Volcanoes National Park is currently home to 12 gorilla families that have become habituated to human encounters. Ten of these are accessible to tourists and eight permits per gorilla family are issued each day by the Rwandan authorities. Trekkers must be older than 15 and in good health – be warned, if you have even the slightest hint of a cold or anything contagious, you will not be allowed to trek as these wonderful primates are susceptible to illness and what for us is a common cold can be a death sentence for a gorilla. A maximum period of one hour is spent with the gorillas.
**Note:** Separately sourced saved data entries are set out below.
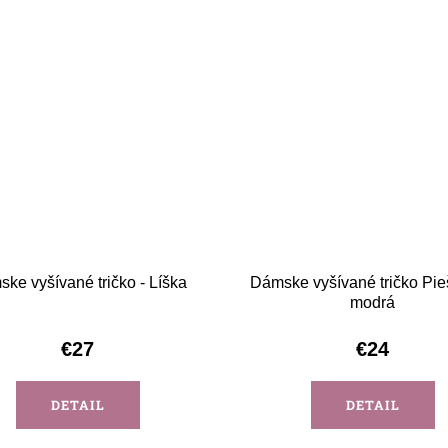
ke vyšívané tričko - Líška
Dámske vyšívané tričko Pie
modrá
€27
€24
DETAIL
DETAIL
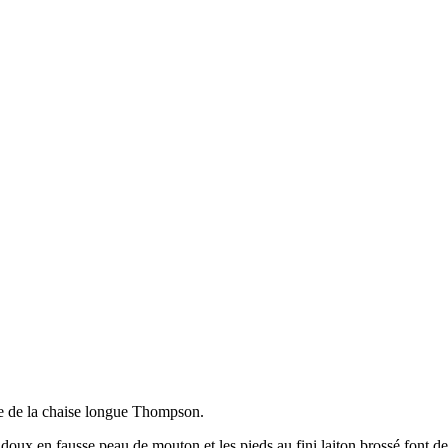
le de la chaise longue Thompson.
t doux en fausse peau de mouton et les pieds au fini laiton brossé fon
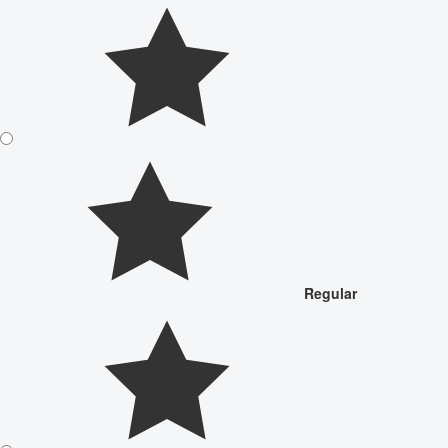
Regular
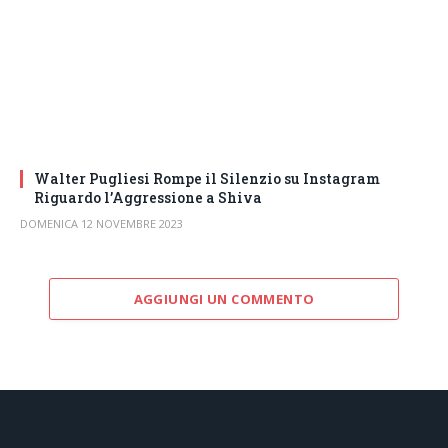
Walter Pugliesi Rompe il Silenzio su Instagram
Riguardo l’Aggressione a Shiva
DOMENICA 12 NOVEMBRE 2023
AGGIUNGI UN COMMENTO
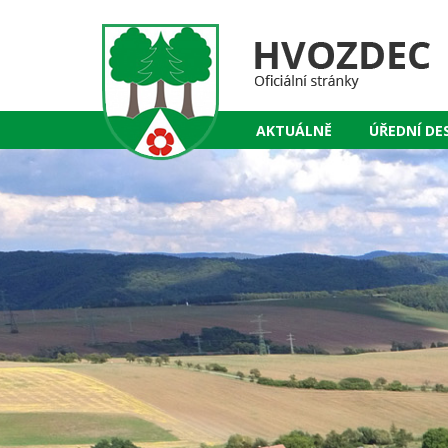
AKTUÁLNĚ
ÚŘEDNÍ DE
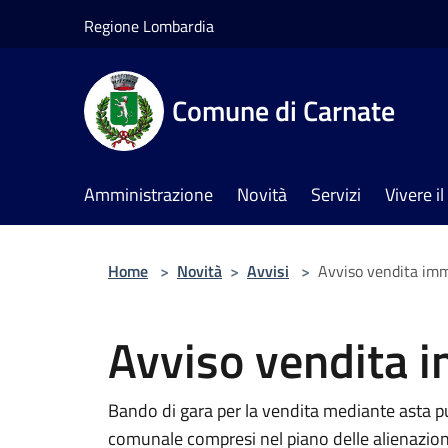
Salta al contenuto principale
Regione Lombardia
Comune di Carnate
Amministrazione
Novità
Servizi
Vivere 
Home
>
Novità
>
Avvisi
>
Avviso vendita imm
Avviso vendita 
Bando di gara per la vendita mediante asta pub
comunale compresi nel piano delle alienazion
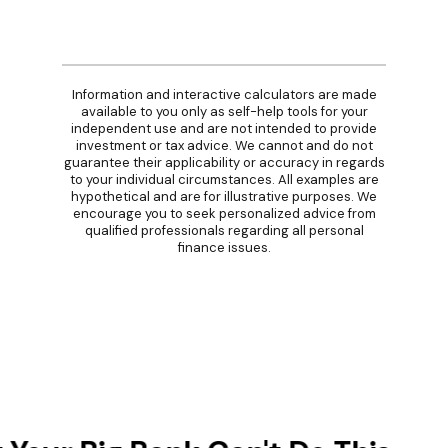
Information and interactive calculators are made
available to you only as self-help tools for your
independent use and are not intended to provide
investment or tax advice. We cannot and do not
guarantee their applicability or accuracy in regards
to your individual circumstances. All examples are
hypothetical and are for illustrative purposes. We
encourage you to seek personalized advice from
qualified professionals regarding all personal
finance issues.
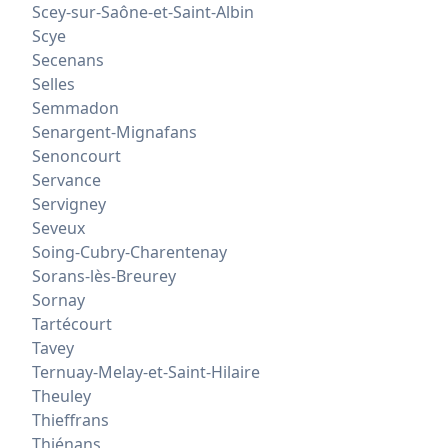
Scey-sur-Saône-et-Saint-Albin
Scye
Secenans
Selles
Semmadon
Senargent-Mignafans
Senoncourt
Servance
Servigney
Seveux
Soing-Cubry-Charentenay
Sorans-lès-Breurey
Sornay
Tartécourt
Tavey
Ternuay-Melay-et-Saint-Hilaire
Theuley
Thieffrans
Thiénans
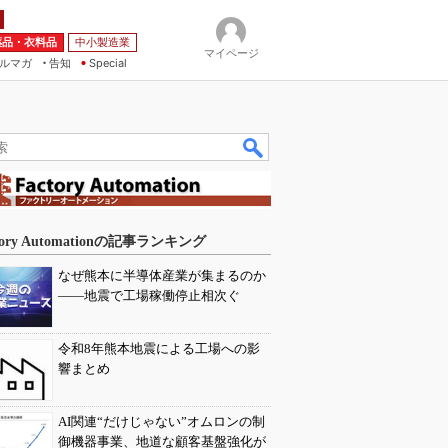
薬品・衣料品
中小製造業
マイページ
ルマガ
告知
Special
tory Automationの記事ランキング
なぜ熊本に半導体産業が集まるのか
――地震で工場稼働停止相次ぐ
令和8年熊本地震による工場への影
響まとめ
AI関連“だけじゃない”オムロンの制
御機器事業、地道な顧客基盤強化が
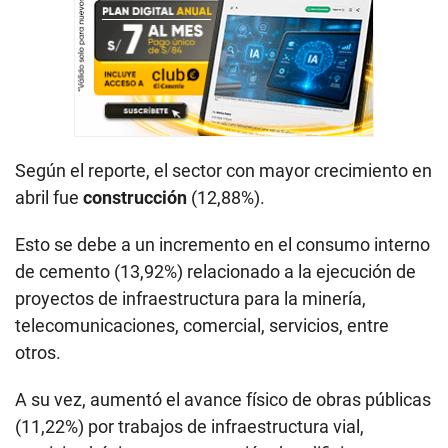
Según el reporte, el sector con mayor crecimiento en
abril fue
construcción
(12,88%).
Esto se debe a un incremento en el consumo interno
de cemento (13,92%) relacionado a la ejecución de
proyectos de infraestructura para la minería,
telecomunicaciones, comercial, servicios, entre
otros.
A su vez, aumentó el avance físico de obras públicas
(11,22%) por trabajos de infraestructura vial,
Gorilla tracking in Uganda
In Uganda you can trek to see mountain gorillas in the Bwindi Impenetrable Forest and Mgahinga National Parks, both of which are around an eight-hour drive from the capital of Entebbe. In Bwindi, which is twice the size of Volcanoes National Park in Rwanda, there are 12 habituated mountain gorilla families with a further two available for gorilla habituation experiences. These habituation experiences offer trekkers the chance to spend four hours with guides and scientists who are working on habituating the families for human encounters.
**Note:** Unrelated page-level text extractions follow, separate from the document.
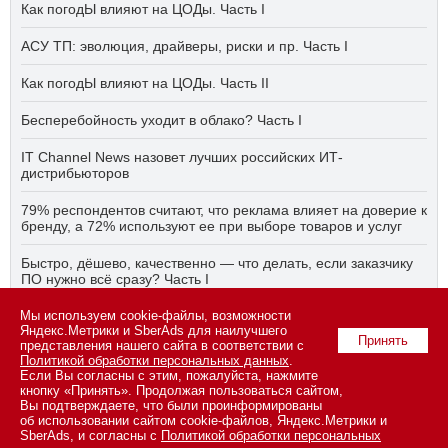
Как погодЫ влияют на ЦОДы. Часть I
АСУ ТП: эволюция, драйверы, риски и пр. Часть I
Как погодЫ влияют на ЦОДы. Часть II
Бесперебойность уходит в облако? Часть I
IT Channel News назовет лучших российских ИТ-
дистрибьюторов
79% респондентов считают, что реклама влияет на доверие к
бренду, а 72% используют ее при выборе товаров и услуг
Быстро, дёшево, качественно — что делать, если заказчику
ПО нужно всё сразу? Часть I
Мы используем cookie-файлы, возможности
АСУ ТП на пятый год активного импортозамещения. Часть II
Яндекс.Метрики и SberAds для наилучшего
Принять
представления нашего сайта в соответствии с
Политикой обработки персональных данных
.
Если Вы согласны с этим, пожалуйста, нажмите
© 2026 ООО «СК ПРЕСС».
Политика конфиденциальности
кнопку «Принять». Продолжая пользоваться сайтом,
персональных данных
,
информация об авторских правах и порядке
Вы подтверждаете, что были проинформированы
использования материалов сайта
об использовании сайтом cookie-файлов, Яндекс.Метрики и
109147 г. Москва, ул. Марксистская, 34, строение 10. Телефон: +7
SberAds, и согласны с
Политикой обработки персональных
495 974-22-60 (доб. 1500). Факс: +7 495 974-22-63. E-mail:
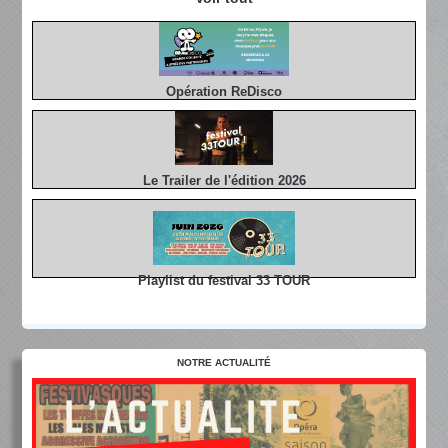
Opération ReDisco
Le Trailer de l'édition 2026
Playlist du festival 33 TOUR
NOTRE ACTUALITÉ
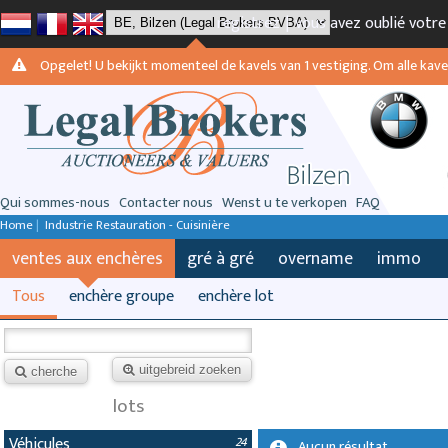
registrez
|
vous avez oublié votr
Opgelet! U bekijkt momenteel de kavels van 1 vestiging. Om alle kavels
Qui sommes-nous
Contacter nous
Wenst u te verkopen
FAQ
Home
|
Industrie Restauration - Cuisinière
ventes aux enchères
gré à gré
overname
immo
Tous
enchère groupe
enchère lot
uitgebreid zoeken
cherche
lots
Véhicules
24
Aucun résultat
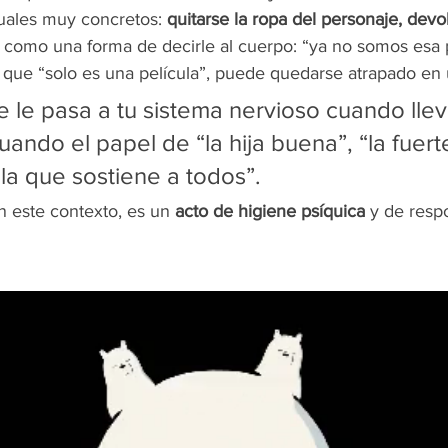
uales muy concretos: 
quitarse la ropa del personaje, devol
, como una forma de decirle al cuerpo: “ya no somos esa 
o que “solo es una película”, puede quedarse atrapado en
e le pasa a tu sistema nervioso cuando llev
uando el papel de “la hija buena”, “la fuerte
“la que sostiene a todos”.
n este contexto, es un 
acto de higiene psíquica
 y de resp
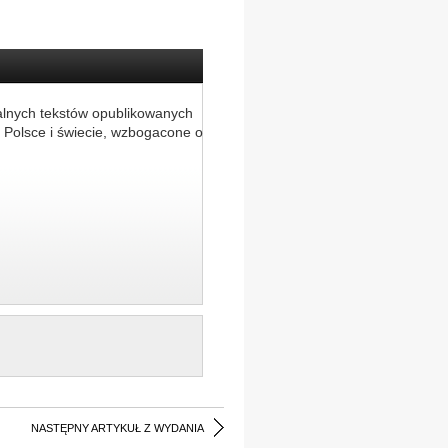
alnych tekstów opublikowanych
 Polsce i świecie, wzbogacone o
NASTĘPNY ARTYKUŁ Z WYDANIA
In the much smaller Mgahinga, where viewing can be exceptionally difficult, there is just one habituated family. The rules and regulations for gorilla trekking in Uganda are identical to those of Rwanda. The only difference between the two is the cost of the permits, with Rwandan permits costing considerably more than Uganda’s.
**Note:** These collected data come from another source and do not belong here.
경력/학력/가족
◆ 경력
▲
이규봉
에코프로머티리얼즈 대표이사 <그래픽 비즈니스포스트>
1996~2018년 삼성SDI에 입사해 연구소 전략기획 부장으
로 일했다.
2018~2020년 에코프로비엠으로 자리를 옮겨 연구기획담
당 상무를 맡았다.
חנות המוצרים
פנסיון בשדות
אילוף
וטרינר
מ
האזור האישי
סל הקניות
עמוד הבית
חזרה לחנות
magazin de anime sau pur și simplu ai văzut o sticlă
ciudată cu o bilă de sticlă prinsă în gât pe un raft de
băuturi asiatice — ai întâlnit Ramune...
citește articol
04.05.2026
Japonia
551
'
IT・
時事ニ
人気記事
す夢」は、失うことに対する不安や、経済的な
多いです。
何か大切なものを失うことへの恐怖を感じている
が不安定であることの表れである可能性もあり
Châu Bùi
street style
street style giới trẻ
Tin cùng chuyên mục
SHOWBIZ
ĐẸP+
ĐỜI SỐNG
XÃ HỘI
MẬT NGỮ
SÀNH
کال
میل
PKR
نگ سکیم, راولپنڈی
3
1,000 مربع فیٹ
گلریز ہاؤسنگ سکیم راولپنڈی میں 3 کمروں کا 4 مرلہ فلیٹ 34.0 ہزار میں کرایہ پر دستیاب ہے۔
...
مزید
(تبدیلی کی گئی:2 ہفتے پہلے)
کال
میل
Gorilla tracking in the Republic of Congo
In the Republic of Congo, tracking lowland gorillas takes place in Odzala-Kokoua National Park in the heart of the Congo Basin and in Dzanga-Sangha Special Reserve in the Central African Republic. Lowland gorillas are somewhat smaller and more agile and mobile than their mountain cousins. A handful of habituated families have been studied over the years and are now tracked by guests who get to spend an hour observing them.
Our lowland gorilla tracking permits are obtained through our partners – Congo Conservation Company – and are available for groups of up to four guests at a time.
Terrain and ease of trekking
Gorilla trekking can be either surprisingly easy or exceptionally difficult, depending on the day, the weather and your choice of destination. You can trek for hours to locate them, making for a long day of hiking over often difficult terrain in challenging conditions. The vegetation is dense and it can be cold in the mountains, and wet thanks to the mist. The altitude is also quite high (from 1800m to just over 4200m) which can make trekking tiring.
Generally speaking, when it comes to mountain gorillas, Rwanda’s Volcanoes National Park offers the easiest for trekking, thanks to its smaller size and more forgiving terrain. Depending on which gorilla family your permit is issued for, it is possible to encounter them within as little as 30 minutes. Mgahinga in Uganda is the easiest to navigate and is the smallest of all the options.